Transcribed page contents
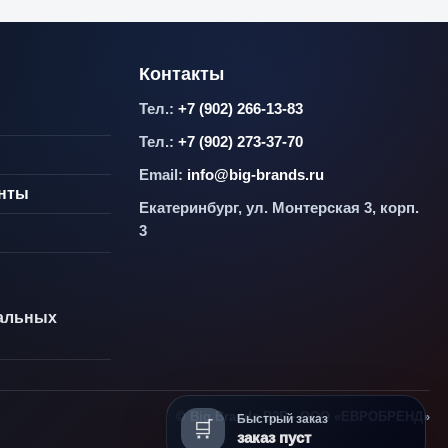
Контакты
Тел.:
+7 (902) 266-13-83
Тел.:
+7 (902) 273-37-70
Email:
info@big-brands.ru
енты
Екатеринбург, ул. Монтерская 3, корп.
3
альных
© Big Brands B2B · ООО «ЕВРОБРЕНД»
Быстрый заказ
🛒
заказ пуст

PROBLEM: Please output all the records above exactly, leaving out every picture.

TASK SOLUTION:
Контакты
Тел.:
+7 (902) 266-13-83
Тел.:
+7 (902) 273-37-70
Email:
info@big-brands.ru
енты
Екатеринбург, ул. Монтерская 3, корп.
3
альных
© Big Brands B2B · ООО «ЕВРОБРЕНД»
Быстрый заказ
🛒
заказ пуст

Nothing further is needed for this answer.